▶ Saved data entries
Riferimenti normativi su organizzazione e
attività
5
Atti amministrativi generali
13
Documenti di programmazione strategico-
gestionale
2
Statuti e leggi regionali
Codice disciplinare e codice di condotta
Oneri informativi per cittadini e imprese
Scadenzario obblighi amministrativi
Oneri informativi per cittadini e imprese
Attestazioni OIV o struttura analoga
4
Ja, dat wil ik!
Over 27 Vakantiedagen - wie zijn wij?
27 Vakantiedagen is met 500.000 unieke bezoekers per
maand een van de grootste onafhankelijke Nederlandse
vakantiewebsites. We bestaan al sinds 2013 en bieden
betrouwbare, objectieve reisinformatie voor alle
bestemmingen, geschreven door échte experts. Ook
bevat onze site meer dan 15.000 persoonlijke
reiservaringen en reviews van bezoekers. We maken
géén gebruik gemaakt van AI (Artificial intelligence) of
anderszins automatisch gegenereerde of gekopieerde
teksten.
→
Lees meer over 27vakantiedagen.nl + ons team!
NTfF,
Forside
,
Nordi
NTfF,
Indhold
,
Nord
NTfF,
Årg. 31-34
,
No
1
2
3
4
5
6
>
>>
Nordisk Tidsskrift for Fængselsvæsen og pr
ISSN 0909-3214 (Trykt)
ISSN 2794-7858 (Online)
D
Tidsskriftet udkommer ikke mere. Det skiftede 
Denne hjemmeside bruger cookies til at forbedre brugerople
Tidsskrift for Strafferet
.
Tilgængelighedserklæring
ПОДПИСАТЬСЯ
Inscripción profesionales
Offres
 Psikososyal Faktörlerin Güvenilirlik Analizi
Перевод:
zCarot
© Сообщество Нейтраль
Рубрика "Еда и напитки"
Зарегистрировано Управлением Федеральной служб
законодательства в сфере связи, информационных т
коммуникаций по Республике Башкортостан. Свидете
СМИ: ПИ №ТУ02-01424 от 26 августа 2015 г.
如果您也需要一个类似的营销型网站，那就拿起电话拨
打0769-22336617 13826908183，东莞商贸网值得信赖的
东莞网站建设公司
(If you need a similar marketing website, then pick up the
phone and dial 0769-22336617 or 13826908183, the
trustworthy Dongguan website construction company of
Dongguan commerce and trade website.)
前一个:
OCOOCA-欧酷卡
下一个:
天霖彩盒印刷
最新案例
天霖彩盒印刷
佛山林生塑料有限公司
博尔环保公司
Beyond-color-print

▶ Exercise directions
Find every line in the records that has the word "amministrativi". Copy those lines.

▶ Answer to this exercise
Atti amministrativi generali
Scadenzario obblighi amministrativi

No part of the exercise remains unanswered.